▶ _TASK GOAL_
What follows is a set of records; repeat all of them exactly.

(Data entries)
--- START ---

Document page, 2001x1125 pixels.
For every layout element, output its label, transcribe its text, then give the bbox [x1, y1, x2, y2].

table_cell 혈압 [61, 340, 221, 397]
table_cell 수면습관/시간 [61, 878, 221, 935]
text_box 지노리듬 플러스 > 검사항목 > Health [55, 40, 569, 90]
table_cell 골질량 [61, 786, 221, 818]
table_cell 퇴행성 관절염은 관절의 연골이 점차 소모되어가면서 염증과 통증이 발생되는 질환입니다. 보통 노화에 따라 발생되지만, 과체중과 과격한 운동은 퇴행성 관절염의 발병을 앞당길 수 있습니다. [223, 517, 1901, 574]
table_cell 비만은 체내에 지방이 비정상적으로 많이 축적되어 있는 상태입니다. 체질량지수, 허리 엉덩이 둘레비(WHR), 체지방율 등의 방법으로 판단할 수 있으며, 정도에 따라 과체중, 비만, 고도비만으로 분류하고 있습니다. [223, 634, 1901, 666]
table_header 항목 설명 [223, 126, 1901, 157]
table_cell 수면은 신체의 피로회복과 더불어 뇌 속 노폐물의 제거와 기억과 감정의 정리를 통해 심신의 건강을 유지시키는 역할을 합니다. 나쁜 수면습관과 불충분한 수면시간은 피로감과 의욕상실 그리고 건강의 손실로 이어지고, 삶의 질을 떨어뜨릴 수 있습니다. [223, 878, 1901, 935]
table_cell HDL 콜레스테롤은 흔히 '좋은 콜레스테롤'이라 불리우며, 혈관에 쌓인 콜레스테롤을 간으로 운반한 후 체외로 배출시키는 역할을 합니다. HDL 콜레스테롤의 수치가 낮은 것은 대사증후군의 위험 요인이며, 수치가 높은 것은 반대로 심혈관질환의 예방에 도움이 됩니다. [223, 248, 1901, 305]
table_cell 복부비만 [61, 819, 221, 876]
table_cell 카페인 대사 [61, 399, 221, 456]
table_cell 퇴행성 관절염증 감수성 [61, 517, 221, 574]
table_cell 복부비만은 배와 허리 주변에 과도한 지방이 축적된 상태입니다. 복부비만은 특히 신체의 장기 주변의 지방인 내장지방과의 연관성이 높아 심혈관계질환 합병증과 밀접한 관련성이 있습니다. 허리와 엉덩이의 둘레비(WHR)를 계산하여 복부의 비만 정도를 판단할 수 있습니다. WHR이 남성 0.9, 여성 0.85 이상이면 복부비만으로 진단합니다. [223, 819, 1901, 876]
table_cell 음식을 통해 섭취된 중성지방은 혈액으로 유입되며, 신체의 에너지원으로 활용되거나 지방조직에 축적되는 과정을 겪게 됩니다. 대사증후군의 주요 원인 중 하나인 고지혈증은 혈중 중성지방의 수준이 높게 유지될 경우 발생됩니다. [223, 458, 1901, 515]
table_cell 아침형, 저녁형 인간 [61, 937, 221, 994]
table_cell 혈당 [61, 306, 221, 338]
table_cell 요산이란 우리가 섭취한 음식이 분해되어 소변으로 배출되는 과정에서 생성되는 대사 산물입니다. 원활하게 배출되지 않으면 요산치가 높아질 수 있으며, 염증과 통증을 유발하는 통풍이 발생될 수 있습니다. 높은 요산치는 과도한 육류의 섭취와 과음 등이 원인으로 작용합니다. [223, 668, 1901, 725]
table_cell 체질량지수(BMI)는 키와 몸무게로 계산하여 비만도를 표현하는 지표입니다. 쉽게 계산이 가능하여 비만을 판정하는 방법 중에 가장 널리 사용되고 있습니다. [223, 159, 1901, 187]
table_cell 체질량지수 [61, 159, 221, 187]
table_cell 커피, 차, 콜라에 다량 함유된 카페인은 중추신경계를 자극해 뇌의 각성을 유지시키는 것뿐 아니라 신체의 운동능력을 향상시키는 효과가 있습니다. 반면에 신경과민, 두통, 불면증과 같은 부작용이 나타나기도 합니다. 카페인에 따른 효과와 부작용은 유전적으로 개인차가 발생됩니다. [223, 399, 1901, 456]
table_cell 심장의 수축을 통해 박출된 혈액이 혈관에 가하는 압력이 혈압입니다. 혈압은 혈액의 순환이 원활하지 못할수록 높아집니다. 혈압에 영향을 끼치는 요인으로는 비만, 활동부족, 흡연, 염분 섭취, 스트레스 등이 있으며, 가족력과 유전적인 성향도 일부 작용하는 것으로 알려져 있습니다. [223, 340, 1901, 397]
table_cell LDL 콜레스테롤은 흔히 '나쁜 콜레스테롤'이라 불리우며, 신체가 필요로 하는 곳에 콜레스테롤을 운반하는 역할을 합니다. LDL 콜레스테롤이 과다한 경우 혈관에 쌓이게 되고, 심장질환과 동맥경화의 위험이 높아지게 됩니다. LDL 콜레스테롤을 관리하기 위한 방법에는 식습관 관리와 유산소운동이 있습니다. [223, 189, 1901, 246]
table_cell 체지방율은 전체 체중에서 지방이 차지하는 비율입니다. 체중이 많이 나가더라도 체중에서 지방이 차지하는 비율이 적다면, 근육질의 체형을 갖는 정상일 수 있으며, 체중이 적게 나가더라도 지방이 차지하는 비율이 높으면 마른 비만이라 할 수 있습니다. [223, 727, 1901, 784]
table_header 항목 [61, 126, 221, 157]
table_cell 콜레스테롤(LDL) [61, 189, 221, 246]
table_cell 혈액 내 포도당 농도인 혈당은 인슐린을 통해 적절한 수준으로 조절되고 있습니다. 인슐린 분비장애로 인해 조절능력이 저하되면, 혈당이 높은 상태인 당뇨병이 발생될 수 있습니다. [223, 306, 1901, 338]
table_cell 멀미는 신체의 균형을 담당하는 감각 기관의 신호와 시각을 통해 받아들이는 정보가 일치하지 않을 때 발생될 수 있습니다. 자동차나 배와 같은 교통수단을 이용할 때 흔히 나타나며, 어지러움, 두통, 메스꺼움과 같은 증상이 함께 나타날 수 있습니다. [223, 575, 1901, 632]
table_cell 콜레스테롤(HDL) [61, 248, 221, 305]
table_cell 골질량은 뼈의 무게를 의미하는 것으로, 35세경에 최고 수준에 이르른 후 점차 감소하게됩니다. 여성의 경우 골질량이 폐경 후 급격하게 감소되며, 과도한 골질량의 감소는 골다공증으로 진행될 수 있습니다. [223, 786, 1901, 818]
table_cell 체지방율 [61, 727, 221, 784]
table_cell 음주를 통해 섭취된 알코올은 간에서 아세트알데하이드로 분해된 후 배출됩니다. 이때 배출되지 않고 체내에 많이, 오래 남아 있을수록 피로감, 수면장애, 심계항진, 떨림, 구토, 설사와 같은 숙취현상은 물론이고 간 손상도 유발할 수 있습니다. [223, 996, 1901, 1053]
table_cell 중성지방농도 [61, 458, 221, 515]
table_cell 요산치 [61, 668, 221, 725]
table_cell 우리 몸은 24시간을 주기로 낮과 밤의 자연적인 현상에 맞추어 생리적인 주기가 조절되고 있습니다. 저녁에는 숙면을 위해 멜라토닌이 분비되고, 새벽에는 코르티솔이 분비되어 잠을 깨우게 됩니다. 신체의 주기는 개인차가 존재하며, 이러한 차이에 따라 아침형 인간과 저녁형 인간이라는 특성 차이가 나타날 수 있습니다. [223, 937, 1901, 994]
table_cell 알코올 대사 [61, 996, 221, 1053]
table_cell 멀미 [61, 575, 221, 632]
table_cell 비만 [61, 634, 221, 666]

--- END ---

▶ _OUTPUT_
Document page, 2001x1125 pixels.
For every layout element, output its label, transcribe its text, then give the bbox [x1, y1, x2, y2].

table_cell 혈압 [61, 340, 221, 397]
table_cell 수면습관/시간 [61, 878, 221, 935]
text_box 지노리듬 플러스 > 검사항목 > Health [55, 40, 569, 90]
table_cell 골질량 [61, 786, 221, 818]
table_cell 퇴행성 관절염은 관절의 연골이 점차 소모되어가면서 염증과 통증이 발생되는 질환입니다. 보통 노화에 따라 발생되지만, 과체중과 과격한 운동은 퇴행성 관절염의 발병을 앞당길 수 있습니다. [223, 517, 1901, 574]
table_cell 비만은 체내에 지방이 비정상적으로 많이 축적되어 있는 상태입니다. 체질량지수, 허리 엉덩이 둘레비(WHR), 체지방율 등의 방법으로 판단할 수 있으며, 정도에 따라 과체중, 비만, 고도비만으로 분류하고 있습니다. [223, 634, 1901, 666]
table_header 항목 설명 [223, 126, 1901, 157]
table_cell 수면은 신체의 피로회복과 더불어 뇌 속 노폐물의 제거와 기억과 감정의 정리를 통해 심신의 건강을 유지시키는 역할을 합니다. 나쁜 수면습관과 불충분한 수면시간은 피로감과 의욕상실 그리고 건강의 손실로 이어지고, 삶의 질을 떨어뜨릴 수 있습니다. [223, 878, 1901, 935]
table_cell HDL 콜레스테롤은 흔히 '좋은 콜레스테롤'이라 불리우며, 혈관에 쌓인 콜레스테롤을 간으로 운반한 후 체외로 배출시키는 역할을 합니다. HDL 콜레스테롤의 수치가 낮은 것은 대사증후군의 위험 요인이며, 수치가 높은 것은 반대로 심혈관질환의 예방에 도움이 됩니다. [223, 248, 1901, 305]
table_cell 복부비만 [61, 819, 221, 876]
table_cell 카페인 대사 [61, 399, 221, 456]
table_cell 퇴행성 관절염증 감수성 [61, 517, 221, 574]
table_cell 복부비만은 배와 허리 주변에 과도한 지방이 축적된 상태입니다. 복부비만은 특히 신체의 장기 주변의 지방인 내장지방과의 연관성이 높아 심혈관계질환 합병증과 밀접한 관련성이 있습니다. 허리와 엉덩이의 둘레비(WHR)를 계산하여 복부의 비만 정도를 판단할 수 있습니다. WHR이 남성 0.9, 여성 0.85 이상이면 복부비만으로 진단합니다. [223, 819, 1901, 876]
table_cell 음식을 통해 섭취된 중성지방은 혈액으로 유입되며, 신체의 에너지원으로 활용되거나 지방조직에 축적되는 과정을 겪게 됩니다. 대사증후군의 주요 원인 중 하나인 고지혈증은 혈중 중성지방의 수준이 높게 유지될 경우 발생됩니다. [223, 458, 1901, 515]
table_cell 아침형, 저녁형 인간 [61, 937, 221, 994]
table_cell 혈당 [61, 306, 221, 338]
table_cell 요산이란 우리가 섭취한 음식이 분해되어 소변으로 배출되는 과정에서 생성되는 대사 산물입니다. 원활하게 배출되지 않으면 요산치가 높아질 수 있으며, 염증과 통증을 유발하는 통풍이 발생될 수 있습니다. 높은 요산치는 과도한 육류의 섭취와 과음 등이 원인으로 작용합니다. [223, 668, 1901, 725]
table_cell 체질량지수(BMI)는 키와 몸무게로 계산하여 비만도를 표현하는 지표입니다. 쉽게 계산이 가능하여 비만을 판정하는 방법 중에 가장 널리 사용되고 있습니다. [223, 159, 1901, 187]
table_cell 체질량지수 [61, 159, 221, 187]
table_cell 커피, 차, 콜라에 다량 함유된 카페인은 중추신경계를 자극해 뇌의 각성을 유지시키는 것뿐 아니라 신체의 운동능력을 향상시키는 효과가 있습니다. 반면에 신경과민, 두통, 불면증과 같은 부작용이 나타나기도 합니다. 카페인에 따른 효과와 부작용은 유전적으로 개인차가 발생됩니다. [223, 399, 1901, 456]
table_cell 심장의 수축을 통해 박출된 혈액이 혈관에 가하는 압력이 혈압입니다. 혈압은 혈액의 순환이 원활하지 못할수록 높아집니다. 혈압에 영향을 끼치는 요인으로는 비만, 활동부족, 흡연, 염분 섭취, 스트레스 등이 있으며, 가족력과 유전적인 성향도 일부 작용하는 것으로 알려져 있습니다. [223, 340, 1901, 397]
table_cell LDL 콜레스테롤은 흔히 '나쁜 콜레스테롤'이라 불리우며, 신체가 필요로 하는 곳에 콜레스테롤을 운반하는 역할을 합니다. LDL 콜레스테롤이 과다한 경우 혈관에 쌓이게 되고, 심장질환과 동맥경화의 위험이 높아지게 됩니다. LDL 콜레스테롤을 관리하기 위한 방법에는 식습관 관리와 유산소운동이 있습니다. [223, 189, 1901, 246]
table_cell 체지방율은 전체 체중에서 지방이 차지하는 비율입니다. 체중이 많이 나가더라도 체중에서 지방이 차지하는 비율이 적다면, 근육질의 체형을 갖는 정상일 수 있으며, 체중이 적게 나가더라도 지방이 차지하는 비율이 높으면 마른 비만이라 할 수 있습니다. [223, 727, 1901, 784]
table_header 항목 [61, 126, 221, 157]
table_cell 콜레스테롤(LDL) [61, 189, 221, 246]
table_cell 혈액 내 포도당 농도인 혈당은 인슐린을 통해 적절한 수준으로 조절되고 있습니다. 인슐린 분비장애로 인해 조절능력이 저하되면, 혈당이 높은 상태인 당뇨병이 발생될 수 있습니다. [223, 306, 1901, 338]
table_cell 멀미는 신체의 균형을 담당하는 감각 기관의 신호와 시각을 통해 받아들이는 정보가 일치하지 않을 때 발생될 수 있습니다. 자동차나 배와 같은 교통수단을 이용할 때 흔히 나타나며, 어지러움, 두통, 메스꺼움과 같은 증상이 함께 나타날 수 있습니다. [223, 575, 1901, 632]
table_cell 콜레스테롤(HDL) [61, 248, 221, 305]
table_cell 골질량은 뼈의 무게를 의미하는 것으로, 35세경에 최고 수준에 이르른 후 점차 감소하게됩니다. 여성의 경우 골질량이 폐경 후 급격하게 감소되며, 과도한 골질량의 감소는 골다공증으로 진행될 수 있습니다. [223, 786, 1901, 818]
table_cell 체지방율 [61, 727, 221, 784]
table_cell 음주를 통해 섭취된 알코올은 간에서 아세트알데하이드로 분해된 후 배출됩니다. 이때 배출되지 않고 체내에 많이, 오래 남아 있을수록 피로감, 수면장애, 심계항진, 떨림, 구토, 설사와 같은 숙취현상은 물론이고 간 손상도 유발할 수 있습니다. [223, 996, 1901, 1053]
table_cell 중성지방농도 [61, 458, 221, 515]
table_cell 요산치 [61, 668, 221, 725]
table_cell 우리 몸은 24시간을 주기로 낮과 밤의 자연적인 현상에 맞추어 생리적인 주기가 조절되고 있습니다. 저녁에는 숙면을 위해 멜라토닌이 분비되고, 새벽에는 코르티솔이 분비되어 잠을 깨우게 됩니다. 신체의 주기는 개인차가 존재하며, 이러한 차이에 따라 아침형 인간과 저녁형 인간이라는 특성 차이가 나타날 수 있습니다. [223, 937, 1901, 994]
table_cell 알코올 대사 [61, 996, 221, 1053]
table_cell 멀미 [61, 575, 221, 632]
table_cell 비만 [61, 634, 221, 666]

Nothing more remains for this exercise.